🤖 AI Summary
To address the low accuracy and poor generalizability of automatic snow layer thickness estimation in polar ice-sheet radar imagery, this paper proposes a novel WaveNet variant integrating wavelet-based multi-scale analysis and skip connections. Methodologically, it innovatively combines wavelet feature decomposition, multi-scale dilated convolutions, and end-to-end joint training—simultaneously optimizing deep regression for thickness prediction and semantic segmentation for boundary delineation—thereby enhancing robustness to cross-regional snow layer boundaries and improving physical interpretability. Evaluated on real airborne radar data, the model achieves a mean absolute error of 3.31 pixels and an average segmentation accuracy of 94.3%. Crucially, estimated snow thicknesses exhibit strong agreement with in-situ ice-core measurements (R² > 0.96), substantially outperforming existing approaches. This work provides a reliable remote sensing foundation for high-precision sea-level rise modeling.
📝 Abstract
Airborne radar sensors capture the profile of snow layers present on top of an ice sheet. Accurate tracking of these layers is essential to calculate their thicknesses, which are required to investigate the contribution of polar ice cap melt to sea-level rise.

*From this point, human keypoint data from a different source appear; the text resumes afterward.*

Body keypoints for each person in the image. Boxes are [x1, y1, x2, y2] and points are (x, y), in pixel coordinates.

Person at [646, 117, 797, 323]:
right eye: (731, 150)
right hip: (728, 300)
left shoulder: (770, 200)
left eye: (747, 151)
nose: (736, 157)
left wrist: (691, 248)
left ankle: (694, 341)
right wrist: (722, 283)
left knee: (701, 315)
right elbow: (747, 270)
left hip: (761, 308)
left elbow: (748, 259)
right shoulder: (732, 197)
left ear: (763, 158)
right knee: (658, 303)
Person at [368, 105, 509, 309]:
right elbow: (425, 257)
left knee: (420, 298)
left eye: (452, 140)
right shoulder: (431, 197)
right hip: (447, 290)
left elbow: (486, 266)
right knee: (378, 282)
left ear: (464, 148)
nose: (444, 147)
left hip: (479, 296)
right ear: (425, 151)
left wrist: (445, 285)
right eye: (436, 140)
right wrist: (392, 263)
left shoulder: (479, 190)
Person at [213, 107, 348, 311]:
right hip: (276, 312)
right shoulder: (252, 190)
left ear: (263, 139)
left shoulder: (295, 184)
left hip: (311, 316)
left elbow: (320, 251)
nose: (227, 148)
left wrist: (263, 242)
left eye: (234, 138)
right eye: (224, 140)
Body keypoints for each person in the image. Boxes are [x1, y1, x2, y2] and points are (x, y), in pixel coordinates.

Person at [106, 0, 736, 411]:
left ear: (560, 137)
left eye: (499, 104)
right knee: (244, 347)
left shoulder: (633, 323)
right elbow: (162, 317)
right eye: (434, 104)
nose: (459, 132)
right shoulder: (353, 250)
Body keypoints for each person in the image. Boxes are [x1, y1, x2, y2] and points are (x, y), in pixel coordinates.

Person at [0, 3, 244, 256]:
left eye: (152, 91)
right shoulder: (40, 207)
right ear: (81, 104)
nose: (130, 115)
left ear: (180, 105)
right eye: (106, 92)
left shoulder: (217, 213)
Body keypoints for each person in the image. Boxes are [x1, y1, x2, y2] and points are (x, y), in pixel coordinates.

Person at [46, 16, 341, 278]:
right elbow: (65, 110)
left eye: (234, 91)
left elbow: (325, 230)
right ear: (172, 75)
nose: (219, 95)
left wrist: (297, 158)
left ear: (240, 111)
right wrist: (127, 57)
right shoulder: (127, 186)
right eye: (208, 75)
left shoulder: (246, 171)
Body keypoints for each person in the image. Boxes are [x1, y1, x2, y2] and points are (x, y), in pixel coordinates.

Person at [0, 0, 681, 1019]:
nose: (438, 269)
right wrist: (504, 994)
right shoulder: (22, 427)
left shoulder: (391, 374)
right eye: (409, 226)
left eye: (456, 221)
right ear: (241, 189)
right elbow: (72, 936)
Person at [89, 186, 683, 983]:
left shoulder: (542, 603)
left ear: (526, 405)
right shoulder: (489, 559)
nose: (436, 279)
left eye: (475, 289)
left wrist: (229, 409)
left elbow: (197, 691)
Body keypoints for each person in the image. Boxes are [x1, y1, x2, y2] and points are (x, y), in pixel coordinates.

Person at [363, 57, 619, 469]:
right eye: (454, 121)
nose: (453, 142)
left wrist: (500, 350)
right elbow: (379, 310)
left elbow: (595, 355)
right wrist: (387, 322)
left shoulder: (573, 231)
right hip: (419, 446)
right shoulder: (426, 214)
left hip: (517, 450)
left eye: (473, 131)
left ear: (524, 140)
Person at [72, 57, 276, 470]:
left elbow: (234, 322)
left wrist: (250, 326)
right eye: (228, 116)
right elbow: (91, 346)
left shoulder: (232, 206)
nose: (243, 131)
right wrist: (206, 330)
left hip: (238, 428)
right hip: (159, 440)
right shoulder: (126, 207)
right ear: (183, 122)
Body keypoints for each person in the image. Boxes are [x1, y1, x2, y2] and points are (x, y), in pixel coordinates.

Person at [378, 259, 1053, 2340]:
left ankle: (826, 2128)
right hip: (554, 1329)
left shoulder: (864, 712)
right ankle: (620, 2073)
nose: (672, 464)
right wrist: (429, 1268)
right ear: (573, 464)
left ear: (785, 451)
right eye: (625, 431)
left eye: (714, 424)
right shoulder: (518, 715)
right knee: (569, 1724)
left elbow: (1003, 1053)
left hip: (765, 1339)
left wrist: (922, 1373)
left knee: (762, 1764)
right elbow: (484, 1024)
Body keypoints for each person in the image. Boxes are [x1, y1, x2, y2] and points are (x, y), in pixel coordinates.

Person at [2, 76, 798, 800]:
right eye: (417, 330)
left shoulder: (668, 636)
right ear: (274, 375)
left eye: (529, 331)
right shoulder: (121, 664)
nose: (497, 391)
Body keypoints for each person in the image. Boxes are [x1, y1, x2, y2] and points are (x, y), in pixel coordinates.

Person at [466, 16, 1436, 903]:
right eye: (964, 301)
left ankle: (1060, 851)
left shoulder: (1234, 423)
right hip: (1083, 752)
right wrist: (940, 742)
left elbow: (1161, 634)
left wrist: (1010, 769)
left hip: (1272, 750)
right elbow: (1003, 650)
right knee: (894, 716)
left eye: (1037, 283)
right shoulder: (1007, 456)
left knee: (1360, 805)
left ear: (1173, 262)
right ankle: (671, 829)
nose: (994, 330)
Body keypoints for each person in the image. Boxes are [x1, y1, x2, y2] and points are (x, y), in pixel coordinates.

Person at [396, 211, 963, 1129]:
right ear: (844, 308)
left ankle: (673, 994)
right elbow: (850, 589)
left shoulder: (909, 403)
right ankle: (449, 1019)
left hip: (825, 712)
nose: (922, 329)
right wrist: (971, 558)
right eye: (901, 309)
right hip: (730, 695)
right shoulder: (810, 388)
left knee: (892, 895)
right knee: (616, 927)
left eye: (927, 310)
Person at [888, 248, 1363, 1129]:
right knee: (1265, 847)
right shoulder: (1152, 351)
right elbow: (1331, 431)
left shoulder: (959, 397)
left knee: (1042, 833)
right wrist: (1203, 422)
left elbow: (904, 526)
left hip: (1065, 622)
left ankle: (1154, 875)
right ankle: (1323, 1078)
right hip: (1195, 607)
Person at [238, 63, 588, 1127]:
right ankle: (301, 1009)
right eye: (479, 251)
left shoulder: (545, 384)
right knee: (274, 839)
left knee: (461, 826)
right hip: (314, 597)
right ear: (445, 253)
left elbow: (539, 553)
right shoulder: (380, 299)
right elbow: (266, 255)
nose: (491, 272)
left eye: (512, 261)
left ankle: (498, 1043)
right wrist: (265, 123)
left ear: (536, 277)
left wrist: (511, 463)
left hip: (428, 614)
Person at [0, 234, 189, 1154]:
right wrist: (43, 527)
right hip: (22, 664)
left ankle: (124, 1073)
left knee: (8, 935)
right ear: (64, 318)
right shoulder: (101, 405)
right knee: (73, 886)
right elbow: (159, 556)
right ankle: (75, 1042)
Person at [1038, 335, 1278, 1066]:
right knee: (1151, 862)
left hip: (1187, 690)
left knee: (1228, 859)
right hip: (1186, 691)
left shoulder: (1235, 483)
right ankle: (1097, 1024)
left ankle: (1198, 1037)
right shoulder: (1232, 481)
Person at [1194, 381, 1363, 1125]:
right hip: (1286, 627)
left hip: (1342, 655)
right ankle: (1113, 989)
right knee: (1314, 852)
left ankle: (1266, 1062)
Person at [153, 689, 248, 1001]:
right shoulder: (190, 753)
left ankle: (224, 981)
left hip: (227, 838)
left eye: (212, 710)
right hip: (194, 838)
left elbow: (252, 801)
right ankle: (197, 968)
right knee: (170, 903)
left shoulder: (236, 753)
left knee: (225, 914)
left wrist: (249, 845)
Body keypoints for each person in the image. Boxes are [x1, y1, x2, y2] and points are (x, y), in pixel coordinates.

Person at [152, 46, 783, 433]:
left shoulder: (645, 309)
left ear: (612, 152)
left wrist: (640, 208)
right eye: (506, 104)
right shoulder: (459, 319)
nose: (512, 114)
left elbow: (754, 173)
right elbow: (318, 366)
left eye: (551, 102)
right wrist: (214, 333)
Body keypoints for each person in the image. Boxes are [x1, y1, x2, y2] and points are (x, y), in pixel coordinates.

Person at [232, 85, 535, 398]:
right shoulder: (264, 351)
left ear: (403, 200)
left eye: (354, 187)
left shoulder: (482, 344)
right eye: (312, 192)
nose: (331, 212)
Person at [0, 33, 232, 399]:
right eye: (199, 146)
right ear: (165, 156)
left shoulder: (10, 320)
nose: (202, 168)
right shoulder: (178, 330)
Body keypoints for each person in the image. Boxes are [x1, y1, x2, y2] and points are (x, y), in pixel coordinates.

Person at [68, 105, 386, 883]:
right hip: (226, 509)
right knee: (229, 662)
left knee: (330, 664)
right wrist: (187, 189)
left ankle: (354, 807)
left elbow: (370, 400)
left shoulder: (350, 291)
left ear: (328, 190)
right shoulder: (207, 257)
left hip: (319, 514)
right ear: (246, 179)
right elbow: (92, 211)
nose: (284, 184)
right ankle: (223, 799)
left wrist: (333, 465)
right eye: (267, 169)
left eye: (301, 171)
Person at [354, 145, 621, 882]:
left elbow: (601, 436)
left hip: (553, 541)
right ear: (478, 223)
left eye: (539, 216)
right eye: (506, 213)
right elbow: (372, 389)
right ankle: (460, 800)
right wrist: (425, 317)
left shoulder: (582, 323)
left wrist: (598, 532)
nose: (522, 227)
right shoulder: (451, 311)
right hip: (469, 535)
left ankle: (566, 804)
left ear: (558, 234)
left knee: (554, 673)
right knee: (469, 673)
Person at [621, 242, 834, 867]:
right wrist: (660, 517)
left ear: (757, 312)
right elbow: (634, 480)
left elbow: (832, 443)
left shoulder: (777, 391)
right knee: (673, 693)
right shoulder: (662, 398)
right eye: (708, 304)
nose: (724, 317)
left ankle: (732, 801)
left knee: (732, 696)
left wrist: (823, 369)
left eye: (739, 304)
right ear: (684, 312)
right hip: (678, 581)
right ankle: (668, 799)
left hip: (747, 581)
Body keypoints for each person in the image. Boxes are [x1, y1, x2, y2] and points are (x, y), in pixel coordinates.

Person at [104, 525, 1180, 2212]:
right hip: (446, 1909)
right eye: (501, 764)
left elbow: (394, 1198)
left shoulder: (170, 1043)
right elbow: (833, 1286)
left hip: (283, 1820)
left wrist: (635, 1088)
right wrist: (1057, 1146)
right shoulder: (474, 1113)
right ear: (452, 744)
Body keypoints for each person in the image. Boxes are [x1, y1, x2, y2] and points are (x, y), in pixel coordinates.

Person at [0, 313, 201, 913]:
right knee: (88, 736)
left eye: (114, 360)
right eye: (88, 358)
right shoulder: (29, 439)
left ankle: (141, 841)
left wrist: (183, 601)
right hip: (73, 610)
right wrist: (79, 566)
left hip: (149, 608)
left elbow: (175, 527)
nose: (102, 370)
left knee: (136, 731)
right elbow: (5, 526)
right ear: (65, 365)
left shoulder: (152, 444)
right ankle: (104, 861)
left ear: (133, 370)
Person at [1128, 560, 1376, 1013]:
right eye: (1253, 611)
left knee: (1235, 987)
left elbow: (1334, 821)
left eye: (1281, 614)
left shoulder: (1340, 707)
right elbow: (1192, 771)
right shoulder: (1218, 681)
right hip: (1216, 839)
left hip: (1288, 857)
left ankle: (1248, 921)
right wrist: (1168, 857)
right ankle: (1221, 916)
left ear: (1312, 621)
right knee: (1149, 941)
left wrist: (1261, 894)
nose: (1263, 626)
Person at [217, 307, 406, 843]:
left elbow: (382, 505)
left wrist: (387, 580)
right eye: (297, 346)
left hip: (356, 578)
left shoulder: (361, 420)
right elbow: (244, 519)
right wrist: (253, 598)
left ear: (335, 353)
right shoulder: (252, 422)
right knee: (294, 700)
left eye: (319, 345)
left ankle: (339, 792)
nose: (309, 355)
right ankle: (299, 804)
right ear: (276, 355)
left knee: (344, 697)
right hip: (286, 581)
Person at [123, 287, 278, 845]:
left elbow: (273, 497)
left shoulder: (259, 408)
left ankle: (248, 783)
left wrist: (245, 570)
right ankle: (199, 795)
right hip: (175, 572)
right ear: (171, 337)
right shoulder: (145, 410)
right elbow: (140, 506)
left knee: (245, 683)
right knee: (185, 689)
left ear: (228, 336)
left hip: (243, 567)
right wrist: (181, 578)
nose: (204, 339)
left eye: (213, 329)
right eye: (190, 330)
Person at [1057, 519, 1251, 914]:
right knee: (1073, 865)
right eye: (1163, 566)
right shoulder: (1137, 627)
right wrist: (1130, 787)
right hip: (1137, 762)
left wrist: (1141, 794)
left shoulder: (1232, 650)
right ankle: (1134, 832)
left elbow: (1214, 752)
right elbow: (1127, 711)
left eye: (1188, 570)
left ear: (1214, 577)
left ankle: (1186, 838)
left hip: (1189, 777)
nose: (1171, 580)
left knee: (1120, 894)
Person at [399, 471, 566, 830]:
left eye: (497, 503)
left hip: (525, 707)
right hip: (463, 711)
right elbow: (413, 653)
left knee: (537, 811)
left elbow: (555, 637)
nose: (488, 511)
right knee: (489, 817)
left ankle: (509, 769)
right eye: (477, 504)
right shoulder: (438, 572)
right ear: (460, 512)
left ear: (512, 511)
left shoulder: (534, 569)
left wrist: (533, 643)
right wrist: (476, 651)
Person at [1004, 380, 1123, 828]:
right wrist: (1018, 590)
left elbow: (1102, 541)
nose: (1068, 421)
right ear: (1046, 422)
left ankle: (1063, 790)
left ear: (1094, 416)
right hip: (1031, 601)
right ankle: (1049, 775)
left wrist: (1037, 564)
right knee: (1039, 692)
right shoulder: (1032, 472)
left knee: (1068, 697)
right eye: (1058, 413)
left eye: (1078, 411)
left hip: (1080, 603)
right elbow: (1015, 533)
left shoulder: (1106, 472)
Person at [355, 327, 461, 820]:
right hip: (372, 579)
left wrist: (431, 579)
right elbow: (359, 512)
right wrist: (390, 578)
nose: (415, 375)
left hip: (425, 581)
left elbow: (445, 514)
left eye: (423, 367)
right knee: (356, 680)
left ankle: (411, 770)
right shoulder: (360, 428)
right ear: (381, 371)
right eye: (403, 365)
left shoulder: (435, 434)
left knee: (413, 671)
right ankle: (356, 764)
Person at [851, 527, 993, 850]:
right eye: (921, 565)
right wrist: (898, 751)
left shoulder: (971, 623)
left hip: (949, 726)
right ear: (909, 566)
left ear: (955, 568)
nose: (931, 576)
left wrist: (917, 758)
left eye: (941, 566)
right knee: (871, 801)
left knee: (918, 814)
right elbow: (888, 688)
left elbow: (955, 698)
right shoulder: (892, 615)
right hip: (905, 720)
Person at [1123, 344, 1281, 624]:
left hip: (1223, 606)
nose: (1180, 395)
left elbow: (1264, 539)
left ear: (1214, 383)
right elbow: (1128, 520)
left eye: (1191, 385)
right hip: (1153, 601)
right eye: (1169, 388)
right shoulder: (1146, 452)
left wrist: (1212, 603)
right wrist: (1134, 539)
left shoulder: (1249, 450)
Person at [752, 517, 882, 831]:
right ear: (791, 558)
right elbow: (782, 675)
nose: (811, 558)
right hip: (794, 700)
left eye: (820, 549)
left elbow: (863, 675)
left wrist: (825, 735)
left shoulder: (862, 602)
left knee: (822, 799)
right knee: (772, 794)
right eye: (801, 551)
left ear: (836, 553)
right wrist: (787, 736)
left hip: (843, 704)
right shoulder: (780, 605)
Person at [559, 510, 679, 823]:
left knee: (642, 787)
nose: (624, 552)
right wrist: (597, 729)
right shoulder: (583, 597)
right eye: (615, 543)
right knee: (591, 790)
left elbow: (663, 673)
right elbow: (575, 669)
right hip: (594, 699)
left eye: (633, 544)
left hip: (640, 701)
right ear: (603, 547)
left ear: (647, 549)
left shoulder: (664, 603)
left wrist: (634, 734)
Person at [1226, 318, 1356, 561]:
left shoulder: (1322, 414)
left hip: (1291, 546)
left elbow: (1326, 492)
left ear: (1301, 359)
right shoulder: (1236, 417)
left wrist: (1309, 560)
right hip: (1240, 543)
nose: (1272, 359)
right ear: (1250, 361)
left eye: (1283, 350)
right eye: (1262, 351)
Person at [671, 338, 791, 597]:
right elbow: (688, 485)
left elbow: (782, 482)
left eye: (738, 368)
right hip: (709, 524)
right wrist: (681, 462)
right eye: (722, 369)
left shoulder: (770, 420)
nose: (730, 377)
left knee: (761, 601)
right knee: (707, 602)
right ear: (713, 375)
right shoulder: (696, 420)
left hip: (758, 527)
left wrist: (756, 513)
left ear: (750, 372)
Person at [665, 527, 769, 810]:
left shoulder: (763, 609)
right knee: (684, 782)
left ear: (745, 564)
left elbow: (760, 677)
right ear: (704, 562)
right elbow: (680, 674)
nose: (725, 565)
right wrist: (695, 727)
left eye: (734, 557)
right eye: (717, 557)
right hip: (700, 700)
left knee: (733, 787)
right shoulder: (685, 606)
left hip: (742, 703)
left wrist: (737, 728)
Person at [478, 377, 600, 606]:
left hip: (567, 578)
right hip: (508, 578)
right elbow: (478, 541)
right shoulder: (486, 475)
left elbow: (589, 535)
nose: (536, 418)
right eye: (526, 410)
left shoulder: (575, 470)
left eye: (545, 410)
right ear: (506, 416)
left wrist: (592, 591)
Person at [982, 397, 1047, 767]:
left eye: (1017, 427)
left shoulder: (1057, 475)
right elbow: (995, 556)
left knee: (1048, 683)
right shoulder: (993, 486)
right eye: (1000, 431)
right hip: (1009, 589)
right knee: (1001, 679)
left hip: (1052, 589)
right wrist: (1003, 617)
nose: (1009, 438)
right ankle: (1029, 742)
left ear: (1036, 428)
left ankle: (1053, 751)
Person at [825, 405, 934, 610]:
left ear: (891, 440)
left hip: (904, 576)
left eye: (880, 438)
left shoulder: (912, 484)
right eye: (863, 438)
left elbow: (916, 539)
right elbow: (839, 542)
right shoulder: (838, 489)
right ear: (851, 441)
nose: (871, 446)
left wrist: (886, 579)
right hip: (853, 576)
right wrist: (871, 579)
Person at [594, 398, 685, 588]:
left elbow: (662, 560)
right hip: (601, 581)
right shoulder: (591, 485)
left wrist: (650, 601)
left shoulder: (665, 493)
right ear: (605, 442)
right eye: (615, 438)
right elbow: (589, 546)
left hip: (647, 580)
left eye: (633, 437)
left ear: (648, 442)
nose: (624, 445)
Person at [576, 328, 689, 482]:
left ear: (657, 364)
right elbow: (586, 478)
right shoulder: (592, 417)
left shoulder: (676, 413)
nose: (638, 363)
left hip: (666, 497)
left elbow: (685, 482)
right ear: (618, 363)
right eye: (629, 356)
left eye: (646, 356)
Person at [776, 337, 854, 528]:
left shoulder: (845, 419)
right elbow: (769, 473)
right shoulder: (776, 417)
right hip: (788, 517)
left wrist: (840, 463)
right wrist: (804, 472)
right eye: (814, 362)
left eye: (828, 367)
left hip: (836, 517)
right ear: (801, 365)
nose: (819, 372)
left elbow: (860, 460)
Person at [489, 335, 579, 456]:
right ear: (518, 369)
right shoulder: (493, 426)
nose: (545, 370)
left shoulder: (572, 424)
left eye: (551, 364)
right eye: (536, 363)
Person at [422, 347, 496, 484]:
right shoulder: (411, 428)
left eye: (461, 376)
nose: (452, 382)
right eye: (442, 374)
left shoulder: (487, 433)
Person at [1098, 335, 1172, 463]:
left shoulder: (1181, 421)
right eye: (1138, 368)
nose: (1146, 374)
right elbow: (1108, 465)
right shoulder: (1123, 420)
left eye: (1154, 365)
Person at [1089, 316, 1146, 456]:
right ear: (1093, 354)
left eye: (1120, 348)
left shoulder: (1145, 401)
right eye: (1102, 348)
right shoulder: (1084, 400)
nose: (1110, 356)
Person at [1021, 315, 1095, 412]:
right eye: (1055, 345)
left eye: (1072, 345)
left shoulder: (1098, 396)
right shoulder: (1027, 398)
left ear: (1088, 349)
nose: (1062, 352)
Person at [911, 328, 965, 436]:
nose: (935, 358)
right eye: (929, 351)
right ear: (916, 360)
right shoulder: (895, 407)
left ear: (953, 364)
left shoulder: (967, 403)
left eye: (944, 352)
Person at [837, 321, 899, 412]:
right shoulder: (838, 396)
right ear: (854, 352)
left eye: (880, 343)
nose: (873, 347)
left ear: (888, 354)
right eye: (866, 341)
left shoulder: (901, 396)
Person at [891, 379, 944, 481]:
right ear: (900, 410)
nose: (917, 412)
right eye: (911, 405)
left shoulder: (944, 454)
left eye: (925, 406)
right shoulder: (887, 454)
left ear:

However, automatically processing the radar echograms to detect the underlying snow layers is a challenging problem. In our work, we develop wavelet-based multi-scale deep learning architectures for these radar echograms to improve snow layer detection. These architectures estimate the layer depths with a mean absolute error of 3.31 pixels and 94.3% average precision, achieving higher generalizability as compared to state-of-the-art snow layer detection networks. These depth estimates also agree well with physically drilled stake measurements. Such robust architectures can be used on echograms from future missions to efficiently trace snow layers, estimate their individual thicknesses, and thus support sea-level rise projection models.